Starting at the first line of the records and stopping at the line that contains "G04 leading zeros", transcribe every line exactly and leave out the pictures.
== Data to use ==
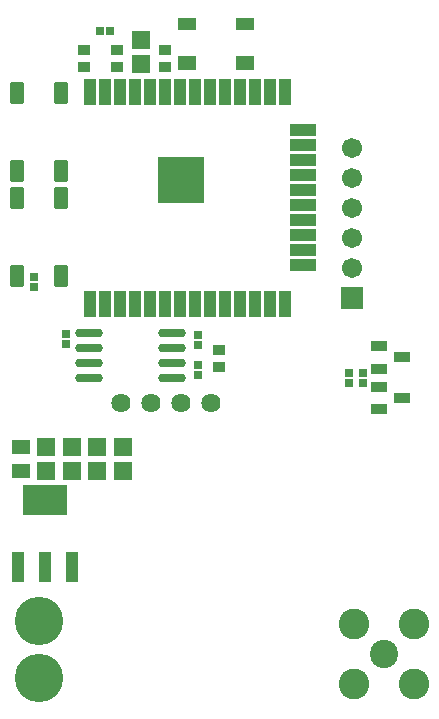
<source format=gbs>
G04 Layer: BottomSolderMaskLayer*
G04 EasyEDA v6.5.46, 2025-09-16 11:21:37*
G04 d57bd40a603b42be9e37e0d49851eb9c,10*
G04 Gerber Generator version 0.2*
G04 Scale: 100 percent, Rotated: No, Reflected: No *
G04 Dimensions in inches *
G04 leading zeros omitted , absolute positions ,3 integer and 6 decimal *
%FSLAX36Y36*%
%MOIN*%

%AMMACRO1*4,1,8,-0.0363,-0.0374,-0.0374,-0.0363,-0.0374,0.0363,-0.0363,0.0374,0.0363,0.0374,0.0374,0.0363,0.0374,-0.0363,0.0363,-0.0374,-0.0363,-0.0374,0*%
%AMMACRO2*4,1,8,-0.0205,-0.0355,-0.0217,-0.0343,-0.0217,0.0343,-0.0205,0.0355,0.0205,0.0355,0.0217,0.0343,0.0217,-0.0343,0.0205,-0.0355,-0.0205,-0.0355,0*%
%AMMACRO3*4,1,8,-0.0185,-0.0177,-0.0197,-0.0166,-0.0197,0.0166,-0.0185,0.0177,0.0185,0.0177,0.0197,0.0166,0.0197,-0.0166,0.0185,-0.0177,-0.0185,-0.0177,0*%
%AMMACRO4*4,1,8,-0.0274,-0.0298,-0.0286,-0.0286,-0.0286,0.0286,-0.0274,0.0298,0.0274,0.0298,0.0286,0.0286,0.0286,-0.0286,0.0274,-0.0298,-0.0274,-0.0298,0*%
%AMMACRO5*4,1,8,-0.0279,-0.0243,-0.0291,-0.0231,-0.0291,0.0231,-0.0279,0.0243,0.0279,0.0243,0.0291,0.0231,0.0291,-0.0231,0.0279,-0.0243,-0.0279,-0.0243,0*%
%AMMACRO6*4,1,8,-0.0254,-0.0158,-0.0266,-0.0146,-0.0266,0.0146,-0.0254,0.0158,0.0254,0.0158,0.0266,0.0146,0.0266,-0.0146,0.0254,-0.0158,-0.0254,-0.0158,0*%
%AMMACRO7*4,1,8,-0.0115,-0.0131,-0.0126,-0.012,-0.0126,0.012,-0.0115,0.0131,0.0115,0.0131,0.0126,0.012,0.0126,-0.012,0.0115,-0.0131,-0.0115,-0.0131,0*%
%AMMACRO8*4,1,8,-0.012,-0.0126,-0.0131,-0.0115,-0.0131,0.0115,-0.012,0.0126,0.012,0.0126,0.0131,0.0115,0.0131,-0.0115,0.012,-0.0126,-0.012,-0.0126,0*%
%AMMACRO9*4,1,8,-0.0195,-0.0433,-0.0207,-0.0422,-0.0207,0.0422,-0.0195,0.0433,0.0195,0.0433,0.0207,0.0422,0.0207,-0.0422,0.0195,-0.0433,-0.0195,-0.0433,0*%
%AMMACRO10*4,1,8,-0.0422,-0.0207,-0.0433,-0.0195,-0.0433,0.0195,-0.0422,0.0207,0.0422,0.0207,0.0433,0.0195,0.0433,-0.0195,0.0422,-0.0207,-0.0422,-0.0207,0*%
%AMMACRO11*4,1,8,-0.0756,-0.0768,-0.0768,-0.0756,-0.0768,0.0756,-0.0756,0.0768,0.0756,0.0768,0.0768,0.0756,0.0768,-0.0756,0.0756,-0.0768,-0.0756,-0.0768,0*%
%AMMACRO12*4,1,8,-0.0303,-0.0216,-0.0315,-0.0205,-0.0315,0.0205,-0.0303,0.0216,0.0303,0.0216,0.0315,0.0205,0.0315,-0.0205,0.0303,-0.0216,-0.0303,-0.0216,0*%
%AMMACRO13*4,1,8,-0.0303,-0.0217,-0.0315,-0.0205,-0.0315,0.0205,-0.0303,0.0217,0.0303,0.0217,0.0315,0.0205,0.0315,-0.0205,0.0303,-0.0217,-0.0303,-0.0217,0*%
%AMMACRO14*4,1,8,-0.0304,-0.0217,-0.0316,-0.0205,-0.0316,0.0205,-0.0304,0.0217,0.0304,0.0217,0.0316,0.0205,0.0316,-0.0205,0.0304,-0.0217,-0.0304,-0.0217,0*%
%AMMACRO15*4,1,8,-0.0304,-0.0216,-0.0316,-0.0205,-0.0316,0.0205,-0.0304,0.0216,0.0304,0.0216,0.0316,0.0205,0.0316,-0.0205,0.0304,-0.0216,-0.0304,-0.0216,0*%
%AMMACRO16*4,1,8,-0.0201,-0.0506,-0.0213,-0.0495,-0.0213,0.0495,-0.0201,0.0506,0.0201,0.0506,0.0213,0.0495,0.0213,-0.0495,0.0201,-0.0506,-0.0201,-0.0506,0*%
%AMMACRO17*4,1,8,-0.0717,-0.0506,-0.0729,-0.0495,-0.0729,0.0495,-0.0717,0.0506,0.0717,0.0506,0.0729,0.0495,0.0729,-0.0495,0.0717,-0.0506,-0.0717,-0.0506,0*%
%ADD10C,0.0670*%
%ADD11MACRO1*%
%ADD12MACRO2*%
%ADD13MACRO3*%
%ADD14MACRO4*%
%ADD15MACRO5*%
%ADD16MACRO6*%
%ADD17MACRO7*%
%ADD18MACRO8*%
%ADD19MACRO9*%
%ADD20MACRO10*%
%ADD21MACRO11*%
%ADD22O,0.092583X0.028803000000000002*%
%ADD23MACRO12*%
%ADD24MACRO13*%
%ADD25MACRO14*%
%ADD26MACRO15*%
%ADD27MACRO16*%
%ADD28MACRO17*%
%ADD29C,0.1615*%
%ADD30C,0.0945*%
%ADD31C,0.1024*%
%ADD32C,0.0640*%

%LPD*%
D10*
G01*
X1175000Y-495000D03*
G01*
X1175000Y-595000D03*
G01*
X1175000Y-695000D03*
G01*
X1175000Y-795000D03*
G01*
X1175000Y-895000D03*
D11*
G01*
X1175000Y-995000D03*
D12*
G01*
X57158Y-660079D03*
G01*
X57156Y-919920D03*
G01*
X202843Y-660079D03*
G01*
X202841Y-919920D03*
D13*
G01*
X280000Y-222558D03*
G01*
X280000Y-167441D03*
G01*
X390000Y-167441D03*
G01*
X390000Y-222558D03*
D14*
G01*
X325000Y-1490629D03*
G01*
X325000Y-1569370D03*
G01*
X410000Y-1490629D03*
G01*
X410000Y-1569370D03*
G01*
X155000Y-1490629D03*
G01*
X155000Y-1569370D03*
G01*
X240000Y-1490629D03*
G01*
X240000Y-1569370D03*
D12*
G01*
X202841Y-569920D03*
G01*
X202843Y-310079D03*
G01*
X57156Y-569920D03*
G01*
X57158Y-310079D03*
D15*
G01*
X70000Y-1490628D03*
G01*
X70000Y-1569371D03*
D14*
G01*
X470000Y-214370D03*
G01*
X470000Y-135629D03*
D13*
G01*
X550000Y-167441D03*
G01*
X550000Y-222558D03*
G01*
X730000Y-1222558D03*
G01*
X730000Y-1167441D03*
D16*
G01*
X1262228Y-1229007D03*
G01*
X1262228Y-1154207D03*
G01*
X1340969Y-1191607D03*
G01*
X1262228Y-1364007D03*
G01*
X1262228Y-1289207D03*
G01*
X1340969Y-1326607D03*
D17*
G01*
X1210000Y-1277040D03*
G01*
X1210000Y-1242959D03*
G01*
X1165000Y-1242959D03*
G01*
X1165000Y-1277040D03*
D18*
G01*
X332959Y-105000D03*
G01*
X367040Y-105000D03*
D17*
G01*
X115000Y-922959D03*
G01*
X115000Y-957040D03*
G01*
X660000Y-1117959D03*
G01*
X660000Y-1152040D03*
G01*
X220000Y-1147038D03*
G01*
X220000Y-1112957D03*
G01*
X660000Y-1252040D03*
G01*
X660000Y-1217959D03*
D19*
G01*
X798897Y-305670D03*
G01*
X748897Y-305670D03*
G01*
X698897Y-305670D03*
G01*
X648897Y-305670D03*
G01*
X598897Y-305670D03*
G01*
X548897Y-305670D03*
G01*
X498897Y-305670D03*
G01*
X448897Y-305670D03*
G01*
X398897Y-305670D03*
G01*
X348897Y-305670D03*
G01*
X298897Y-305670D03*
D20*
G01*
X1011102Y-485005D03*
G01*
X1011102Y-435005D03*
D19*
G01*
X948897Y-305670D03*
G01*
X898897Y-305670D03*
G01*
X848897Y-305670D03*
D20*
G01*
X1011102Y-535005D03*
G01*
X1011102Y-585005D03*
G01*
X1011102Y-635005D03*
G01*
X1011102Y-685005D03*
G01*
X1011102Y-735005D03*
G01*
X1011102Y-785005D03*
G01*
X1011102Y-835005D03*
G01*
X1011102Y-885005D03*
D19*
G01*
X948897Y-1014329D03*
G01*
X898897Y-1014329D03*
G01*
X848897Y-1014329D03*
G01*
X798897Y-1014329D03*
G01*
X748897Y-1014329D03*
G01*
X698897Y-1014329D03*
G01*
X648897Y-1014329D03*
G01*
X598897Y-1014329D03*
G01*
X548897Y-1014329D03*
G01*
X498897Y-1014329D03*
G01*
X448897Y-1014329D03*
G01*
X398897Y-1014329D03*
G01*
X348897Y-1014329D03*
G01*
X298897Y-1014329D03*
D21*
G01*
X603022Y-600556D03*
D22*
G01*
X573980Y-1110000D03*
G01*
X573980Y-1160000D03*
G01*
X573980Y-1210000D03*
G01*
X573980Y-1260000D03*
G01*
X296019Y-1110000D03*
G01*
X296019Y-1160000D03*
G01*
X296019Y-1210000D03*
G01*
X296019Y-1260000D03*
D23*
G01*
X816455Y-80041D03*
D24*
G01*
X816455Y-209963D03*
D25*
G01*
X623541Y-209963D03*
D26*
G01*
X623541Y-80041D03*
D27*
G01*
X240551Y-1891613D03*
G01*
X150000Y-1891613D03*
G01*
X59448Y-1891613D03*
D28*
G01*
X150000Y-1668386D03*
D29*
G01*
X130000Y-2259490D03*
G01*
X130000Y-2070520D03*
D30*
G01*
X1280000Y-2180000D03*
D31*
G01*
X1380000Y-2280000D03*
G01*
X1380000Y-2080000D03*
G01*
X1180000Y-2080000D03*
G01*
X1180000Y-2280000D03*
D32*
G01*
X405000Y-1344690D03*
G01*
X505000Y-1344690D03*
G01*
X605000Y-1344690D03*
G01*
X705000Y-1345320D03*
M02*

</source>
===
Solution for this problem:
<source format=gbs>
G04 Layer: BottomSolderMaskLayer*
G04 EasyEDA v6.5.46, 2025-09-16 11:21:37*
G04 d57bd40a603b42be9e37e0d49851eb9c,10*
G04 Gerber Generator version 0.2*
G04 Scale: 100 percent, Rotated: No, Reflected: No *
G04 Dimensions in inches *
G04 leading zeros omitted , absolute positions ,3 integer and 6 decimal *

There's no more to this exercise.